Au cours des 12 derniers mois j'ai répété plusieurs fois que le texte de Robert Coulondre est consultable sur le forum (cf. post numéro 2365 du 13 mars 2016).
J'ai indiqué plusieurs fois le lien : http://www.39-45.org/viewtopic.php?f=17 ... start=2360
On peut également consulter le post numéro 3084 du 10 janvier 2017 qui comporte non seulement l'intégralité du texte de Coulondre mais aussi une exégèse réalisée par François Delpla.
http://www.39-45.org/viewtopic.php?f=17 ... start=3080
Cette exégèse, que l'on peut aimer ou ne pas aimer, est à lire impérativement si l'on prétend discuter des thèses diplomatiques, notamment celle de François Delpla.
Alors je te souhaite bonne lecture :
Cette pièce figure dans un petit dossier "Paul Reynaud" aux archives du quai d'Orsay, alors que le gros des archives de l'ancien président du conseil est vierge de toute allusion à Nordling, à Dahlerus ou à des offres quelconques de paix pendant son ministère. C'est ce qu'on appelle un document miraculeusement échappé à une razzia destructrice.
En Angleterre, de même, la correspondance diplomatique avec la Suède a été passée au peigne fin et le nom de Dahlerus systématiquement gommé.
On sait cependant que le cabinet de guerre discute à trois reprises (les 19, 21 et 23 mai) d'un "plan Dahlerus" de neutralisation du nord de la Norvège, évoqué, tout comme les conditions de paix, dans le bureau de Göring le 6 mai. En la matière, qui peut le moins peut le plus : si Dahlerus a pu faire connaître à Londres un projet local, à plus forte raison un projet général a dû arriver sur les bords de la Tamise... mais à quel endroit au juste ? De longues stations dans les archives de Kew m'ont amené à supposer que Halifax n'avait pas communiqué l'information à Churchill, craignant sans doute de se faire rembarrer. Mais qu'il l'avait en tête lorsqu'il s'efforçait d'ouvrir une voie italienne vers la négociation, ce qu'il fait sans relâche du 25 au 28 mai.
Parmi les défauts les plus impardonnables du livre de Frieser figure l'ignorance totale du document Reynaud, alors que le livre de Costello est de 1991 et celui de Frieser de 1995. Pire, revenant sur le sujet dans un article en 2000, puis dans une interview en 2013, il ne le mentionne pas davantage.

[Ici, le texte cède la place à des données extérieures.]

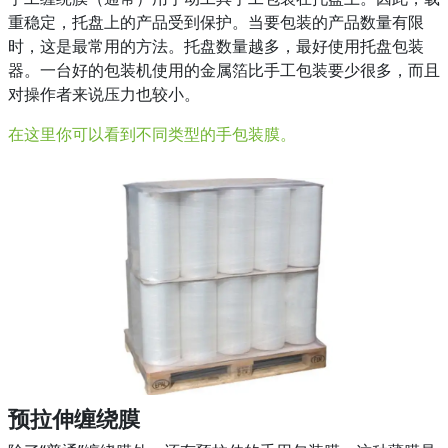
重稳定，托盘上的产品受到保护。当要包装的产品数量有限
时，这是最常用的方法。托盘数量越多，最好使用托盘包装
器。一台好的包装机使用的金属箔比手工包装要少很多，而且
对操作者来说压力也较小。
在这里你可以看到不同类型的手包装膜。
预拉伸缠绕膜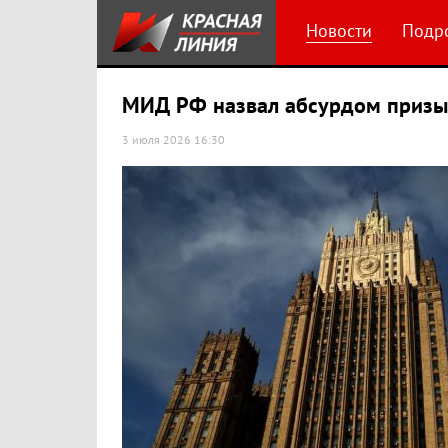
Новости
Подр
МИД РФ назвал абсурдом призы
3 июля 2026 16:30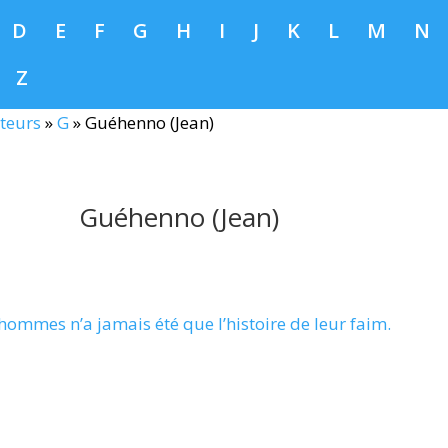
D
E
F
G
H
I
J
K
L
M
N
Z
teurs
»
G
»
Guéhenno (Jean)
Guéhenno (Jean)
 hommes n’a jamais été que l’histoire de leur faim.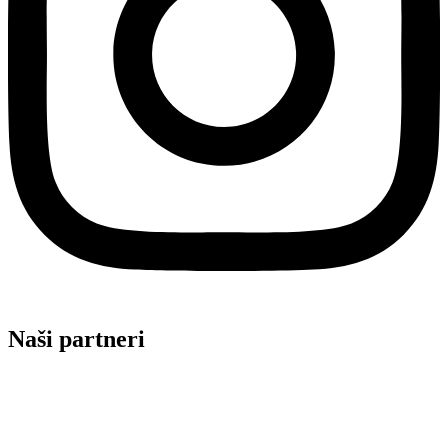
Naši partneri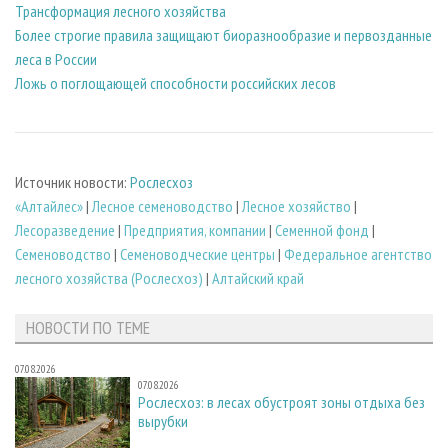
Трансформация лесного хозяйства
Более строгие правила защищают биоразнообразие и первозданные
леса в России
Ложь о поглощающей способности российских лесов
Источник новости:
Рослесхоз
«Алтайлес»
|
Лесное семеноводство
|
Лесное хозяйство
|
Лесоразведение
|
Предприятия, компании
|
Семенной фонд
|
Семеноводство
|
Семеноводческие центры
|
Федеральное агентство
лесного хозяйства (Рослесхоз)
|
Алтайский край
НОВОСТИ ПО ТЕМЕ
07.08.2026
07.08.2026
Рослесхоз: в лесах обустроят зоны отдыха без
вырубки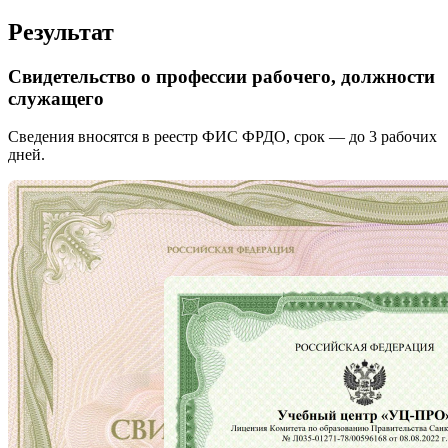
Результат
Свидетельство о профессии рабочего, должности
служащего
Сведения вносятся в реестр ФИС ФРДО, срок — до 3 рабочих
дней.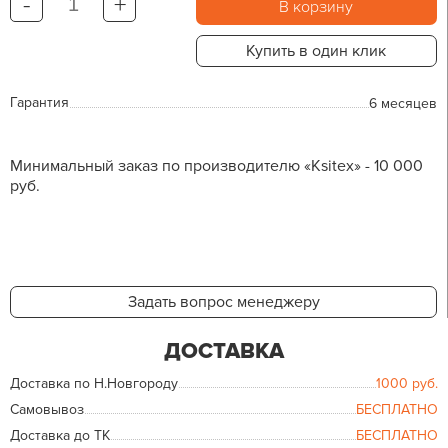
-
+
В корзину
Купить в один клик
Гарантия
6 месяцев
Минимальный заказ по производителю «Ksitex» - 10 000
руб.
Задать вопрос менеджеру
ДОСТАВКА
Доставка по Н.Новгороду
1000
руб.
Самовывоз
БЕСПЛАТНО
Доставка до ТК
БЕСПЛАТНО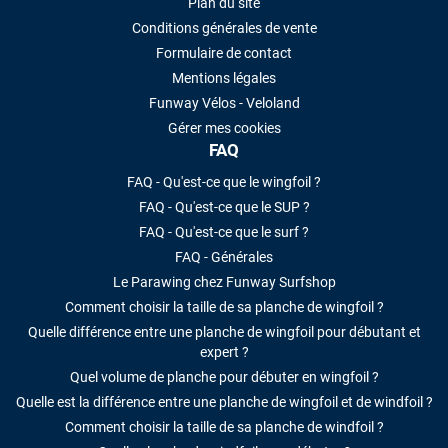
Plan du site
Conditions générales de vente
Formulaire de contact
Mentions légales
Funway Vélos - Veloland
Gérer mes cookies
FAQ
FAQ - Qu'est-ce que le wingfoil ?
FAQ - Qu'est-ce que le SUP ?
FAQ - Qu'est-ce que le surf ?
FAQ - Générales
Le Parawing chez Funway Surfshop
Comment choisir la taille de sa planche de wingfoil ?
Quelle différence entre une planche de wingfoil pour débutant et
expert ?
Quel volume de planche pour débuter en wingfoil ?
Quelle est la différence entre une planche de wingfoil et de windfoil ?
Comment choisir la taille de sa planche de windfoil ?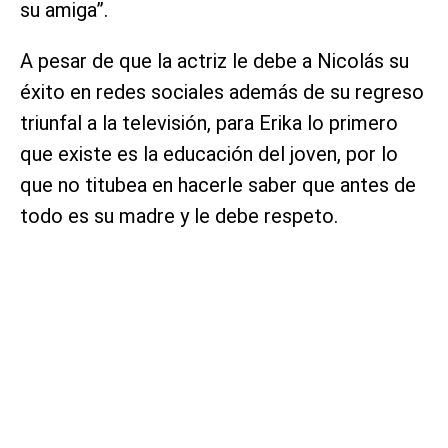
su amiga”.
A pesar de que la actriz le debe a Nicolás su
éxito en redes sociales además de su regreso
triunfal a la televisión, para Erika lo primero
que existe es la educación del joven, por lo
que no titubea en hacerle saber que antes de
todo es su madre y le debe respeto.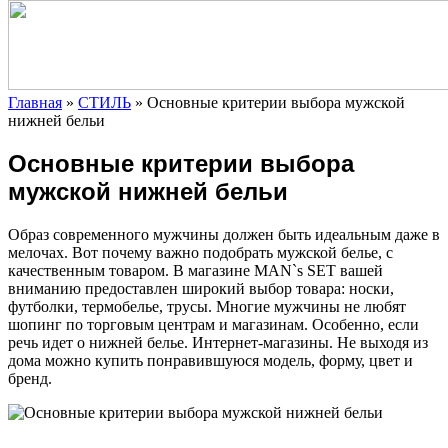
Главная
»
СТИЛЬ
»
Основные критерии выбора мужской
нижней бельи
Основные критерии выбора
мужской нижней бельи
Образ современного мужчины должен быть идеальным даже в
мелочах. Вот почему важно подобрать мужской белье, с
качественным товаром. В магазине MAN`s SET вашей
вниманию предоставлен широкий выбор товара: носки,
футболки, термобелье, трусы. Многие мужчины не любят
шопинг по
торговым центрам и магазинам. Особенно, если
речь идет о нижней белье. Интернет-магазины. Не выходя из
дома можно купить понравившуюся модель, форму, цвет и
бренд.
—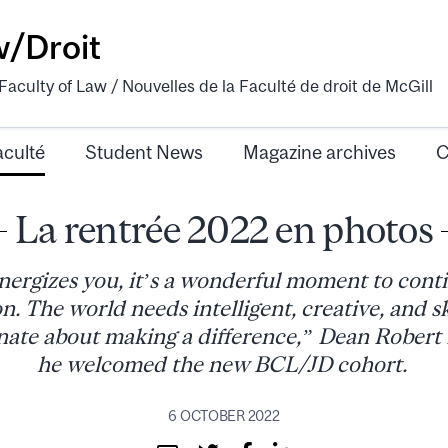
w/Droit
aculty of Law / Nouvelles de la Faculté de droit de McGill
aculté
Student News
Magazine archives
C
La rentrée 2022 en photos
ergizes you, it’s a wonderful moment to contin
on. The world needs intelligent, creative, and s
onate about making a difference,” Dean Robert 
he welcomed the new BCL/JD cohort.
6 OCTOBER 2022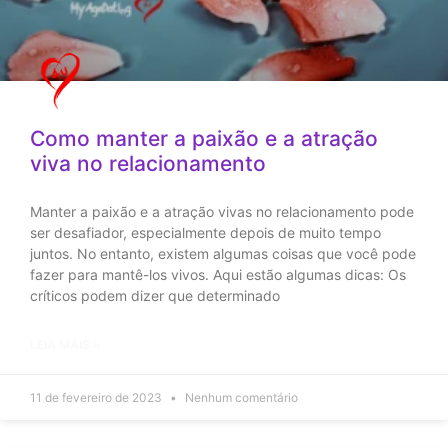
Como manter a paixão e a atração
viva no relacionamento
Manter a paixão e a atração vivas no relacionamento pode
ser desafiador, especialmente depois de muito tempo
juntos. No entanto, existem algumas coisas que você pode
fazer para mantê-los vivos. Aqui estão algumas dicas: Os
críticos podem dizer que determinado
LEIA MAIS »
11 de fevereiro de 2023
Nenhum comentário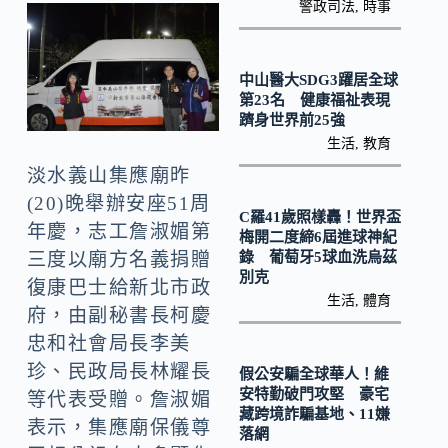
o
y
警政司法
,
時事
o
Li
k
n
中山醫大SDG3躍居全球
k
第23名 健康福祉表現
躋身世界前25強
生活
,
教育
淡水義山集應廟昨
(20)晚舉辦安座51周
C羅41歲照樣轟！世界盃
年慶，志工詹淑媚第
梅開二度締6屆進球神紀
錄 葡萄牙5球血洗烏茲
三度以廟方名義捐贈
別克
復康巴士給新北市政
生活
,
體育
府，由副秘書長柯慶
忠和社會局長李美
珍、民政局長林耀長
假公安騙全球華人！維
安特勤破門攻堅 豪宅
等代表受贈。詹淑媚
藏跨境詐騙基地、11嫌
表示，集應廟保儀尊
落網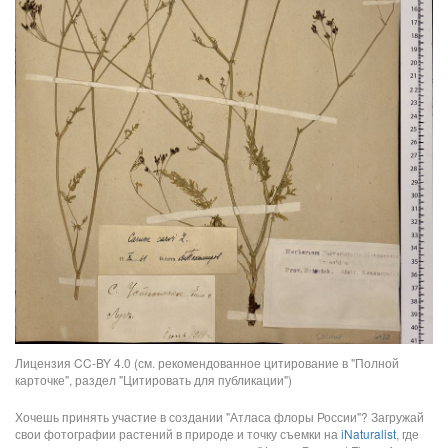
Лицензия CC-BY 4.0 (см. рекомендованное цитирование в "Полной
карточке", раздел "Цитировать для публикации")
Хочешь принять участие в создании "Атласа флоры России"? Загружай
свои фотографии растений в природе и точку съемки на
iNaturalist
, где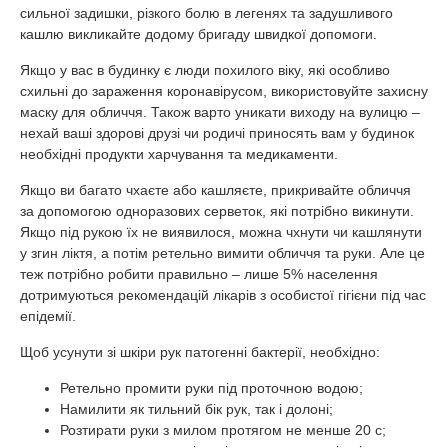
сильної задишки, різкого болю в легенях та задушливого
кашлю викликайте додому бригаду швидкої допомоги.
Якщо у вас в будинку є люди похилого віку, які особливо
схильні до зараження коронавірусом, використовуйте захисну
маску для обличчя. Також варто уникати виходу на вулицю –
нехай ваші здорові друзі чи родичі приносять вам у будинок
необхідні продукти харчування та медикаменти.
Якщо ви багато чхаєте або кашляєте, прикривайте обличчя
за допомогою одноразових серветок, які потрібно викинути.
Якщо під рукою їх не виявилося, можна чхнути чи кашлянути
у згин ліктя, а потім ретельно вимити обличчя та руки. Але це
теж потрібно робити правильно – лише 5% населення
дотримуються рекомендацій лікарів з особистої гігієни під час
епідемії.
Щоб усунути зі шкіри рук патогенні бактерії, необхідно:
Ретельно промити руки під проточною водою;
Намилити як тильний бік рук, так і долоні;
Розтирати руки з милом протягом не менше 20 с;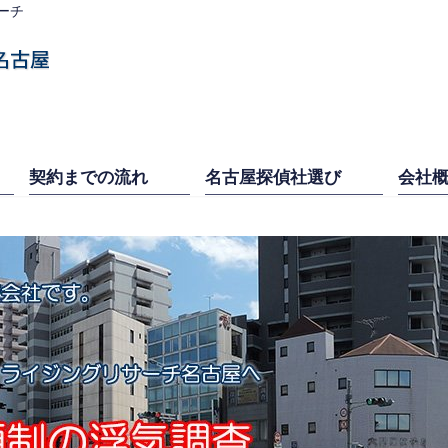
ーチ
契約までの流れ
名古屋探偵社選び
会社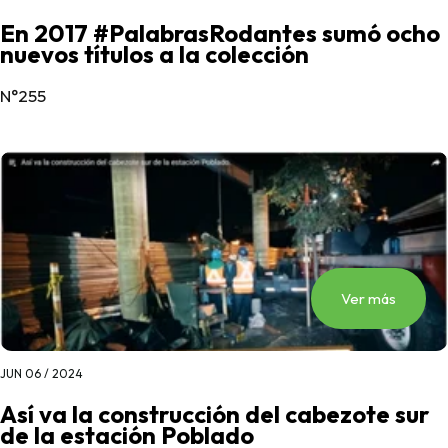
En 2017 #PalabrasRodantes sumó ocho
nuevos títulos a la colección
N°255
Ver más
JUN 06 / 2024
Así va la construcción del cabezote sur
de la estación Poblado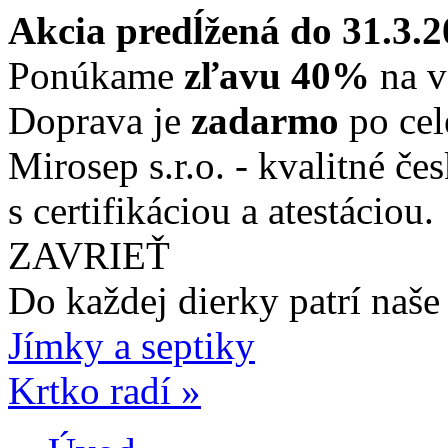
Akcia predĺžená do 31.3.
Ponúkame
zľavu 40%
na v
Doprava je
zadarmo
po cel
Mirosep s.r.o. - kvalitné če
s certifikáciou a atestáciou.
ZAVRIEŤ
Do každej dierky
patrí naše
Jímky a septiky
Krtko radí »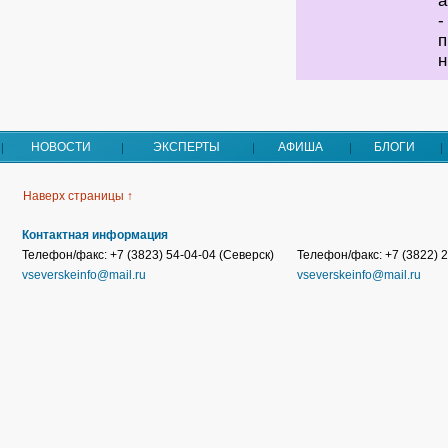
а
-
п
н
НОВОСТИ
ЭКСПЕРТЫ
АФИША
БЛОГИ
Наверх страницы ↑
Контактная информация
Телефон/факс: +7 (3823) 54-04-04 (Северск)
Телефон/факс: +7 (3822) 2
vseverskeinfo@mail.ru
vseverskeinfo@mail.ru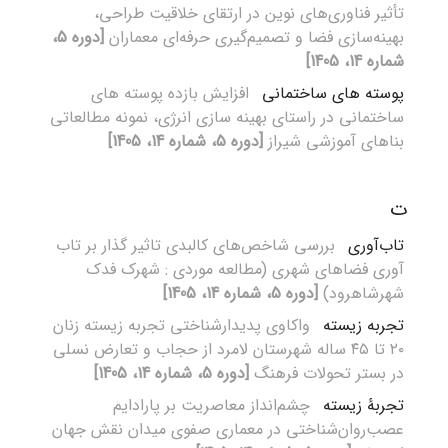
تأثیر فناوری‌های نوین در ارتقای خلاقیت طراحی،
بهینه‌سازی فضا و تصمیم‌گیری حرفه‌ای معماران
[دوره 5،
شماره 14، 1405]
پوسته های ساختمانی
افزایش بازده پوسته های
ساختمانی در راستای بهینه سازی انرژی، نمونه مطالعاتی
بناهای آموزشی شیراز
[دوره 5، شماره 14، 1405]
ت
تاب‌آوری
بررسی شاخص‌های کالبدی تاثیر گذار بر تاب
آوری فضاهای شهری (مطالعه موردی : شهرک فدک
شهرشاهرود)
[دوره 5، شماره 14، 1405]
تجربه زیسته
واکاوی پدیدارشناختی تجربه زیسته زنان
۲۰ تا ۴۵ ساله شهرستان لامرد از حجاب و تعارض نسلی
در بستر تحولات فرهنگ
[دوره 5، شماره 14، 1405]
تجربۀ زیسته
چشم‌انداز معاصریت بر پارادایم
عصب‌روان‌شناختی در معماری صفوی میدان نقش‌ جهان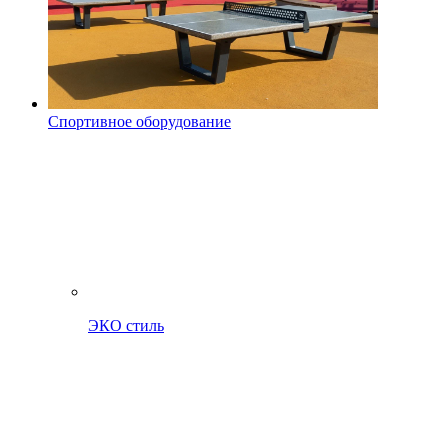
Спортивное оборудование
ЭКО стиль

En résumé, nous avons malgré la censure la preuve irréfutable que le Reich opère conjointement une offensive blindée et une manoeuvre diplomatique, et que celle-ci pèse fortement sur les discussions de Paris et de Londres (la censure elle-même prouve d'ailleurs qu'il ne s'agit pas d'une affaire secondaire, et que des gens ont eu honte des positions prises par certains à cette époque, à la lumière du résultat de la guerre et de la mesure prise alors, par les plus myopes, de la barbarie nazie).
Paris est alors un moulin, et Hitler peut compter pour le renseigner sur l'ambassadeur italien Guariglia, le nonce Valeri, l'ambassadeur espagnol Lequerica et bien d'autres. Il a peut-être moins d'informateurs à Londres et surtout la situation y est plus complexe et mystérieuse : la solidité du gouvernement Churchill fait problème puisque le premier ministre, certes résolu à se battre et le montrant, est cerné d'appeasers que les désastres militaires amènent vraisemblablement à réfléchir. La capture du BEF, certaine le 24 à midi sauf Haltbefehl, ne risque-t-elle pas de renforcer Churchill au lieu de l'affaiblir ? Car ce dont il s'agit, c'est de rappeler aux "raisonnables de Londres" que le nazisme n'est pas antibritannique, que du contraire.
Donc Hitler, certes, ne freine pas pour favoriser un embarquement (encore que je retienne l'hypothèse "piston-seringue" apportée par ce débat) mais s'abstient, en tout cas, de coffrer l'armée de terre anglaise, en espérant que la menace fasse plus d'effet que sa mise à exécution -un procédé nazi au demeurant basique.